REQUEST:
Write the data out again exactly, with every picture removed.
_ _ _ _ _ _ _
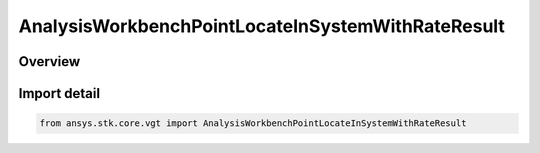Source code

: AnalysisWorkbenchPointLocateInSystemWithRateResult
==================================================

.. py:class:: ansys.stk.core.vgt.AnalysisWorkbenchPointLocateInSystemWithRateResult

   Bases: :py:class:`~ansys.stk.core.vgt.IAnalysisWorkbenchMethodCallResult`, :py:class:`~ansys.stk.core.vgt.IPointLocateInSystemWithRateResult`

   Contains the results returned with IAgCrdnPoint.LocateInSystemWithRate method.

.. py:currentmodule:: AnalysisWorkbenchPointLocateInSystemWithRateResult

Overview
--------



Import detail
-------------

.. code-block:: python

    from ansys.stk.core.vgt import AnalysisWorkbenchPointLocateInSystemWithRateResult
_ _ _ _ _ _ _
TASK RESPONSE:
Source code

: AnalysisWorkbenchPointLocateInSystemWithRateResult
==================================================

.. py:class:: ansys.stk.core.vgt.AnalysisWorkbenchPointLocateInSystemWithRateResult

   Bases: :py:class:`~ansys.stk.core.vgt.IAnalysisWorkbenchMethodCallResult`, :py:class:`~ansys.stk.core.vgt.IPointLocateInSystemWithRateResult`

   Contains the results returned with IAgCrdnPoint.LocateInSystemWithRate method.

.. py:currentmodule:: AnalysisWorkbenchPointLocateInSystemWithRateResult

Overview
--------



Import detail
-------------

.. code-block:: python

    from ansys.stk.core.vgt import AnalysisWorkbenchPointLocateInSystemWithRateResult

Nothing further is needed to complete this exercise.